Many artists and performers are perfectionists to a fault, and this both propels them to glory and haunts them all the way through dress rehearsal. But audiences delight in their performance from the recording studio to the encore, oblivious to the countless mistakes made in between.
We all have standards and expectations, and this keeps us accountable and motivated to do something the correct way and to our satisfaction, but I’m here to tell you: Perfection is not a realistic standard. As a former student of music, I am no stranger to perfectionism. Preparing for a recital or other performance required hours of practice: slowing down the tempo from presto to andante, only increasing the speed after each flawless pass. It was hours in a room with just me and my saxophone. I could take my time, try again, rinse and repeat. But if I expected to play something perfectly without practice, I wouldn’t have made it to the stage.
The problem with approaching other tasks (such as learning a language) as a perfectionist is two-fold: 1) You run the risk of serious frustration in the initial stages of practice (“I can’t even play it this slowly?!”), and 2) you can become paralyzed by errors, never moving past them, and consequently never advancing to the later stages of practice, perhaps never even finishing the task. It doesn’t matter if you are writing a thank-you note to a relative or cleaning a bathroom: focusing on perfection can drive you crazy and interfere with your progress. Write a draft, do a surface clean, but at least do it and get it done. But if you don’t clean the guest bathroom or send that note before Aunt Bertha visits at Easter, you’re certain to lose video game privileges for at least a week. Plus, Bertha skims thank-you notes at best, so who cares about your preposition placement in the second paragraph? She doesn’t and you shouldn’t. Care about whether you gave thanks for that cat puzzle she sent you for Christmas.

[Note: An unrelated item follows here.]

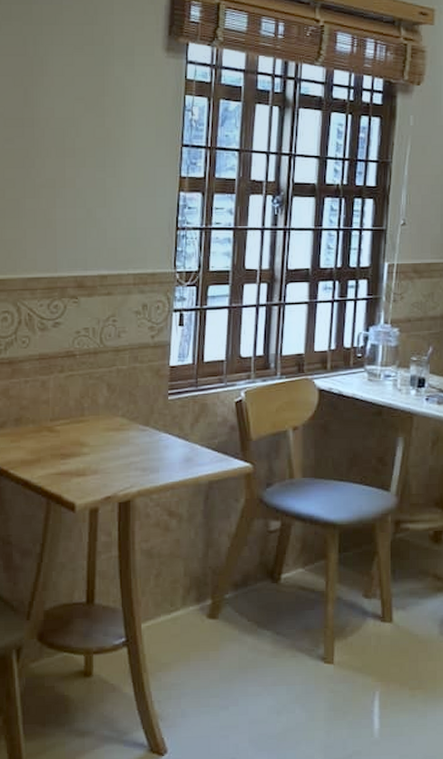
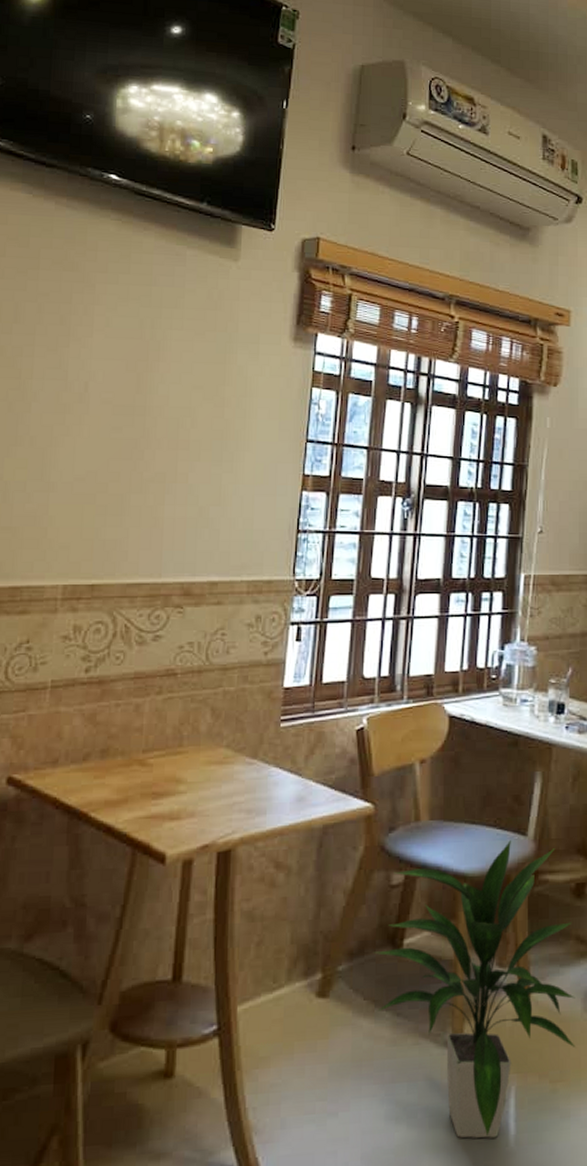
indoor plant: none [256,495,432,730] -> present [374,840,576,1139]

Also remember that perfection is not ubiquitous. If everyone were perfectionists, very little would get done and very few people would feel good about anything. Imagine if you prepared for FIFA & Fosters night with your pals like you might prepare for a literature presentation. You’d probably feel like a nervous wreck instead of enjoying your time. Obviously, your friends have very different expectations of you compared to your professor or boss (whose jobs are to evaluate your performance, after all). But in the end, nobody in the room is perfect, nor do they expect you to be perfect. While you may notice your mistakes, most people are too busy thinking about themselves. All that’s expected is that you participate, contribute, and finish what you start.
The hero’s journey is not complete without adversity, setbacks, and even a taste of doom. Let your battle scars become your trophies. Let that time you felt supremely embarrassed at TJ Maxx forever remind you of how to properly pronounce “khakis” (or at least how NOT to pronounce it.) So, get out there, make mistakes, try to notice them, and use them to practice and improve for your next attempt or even your next performance.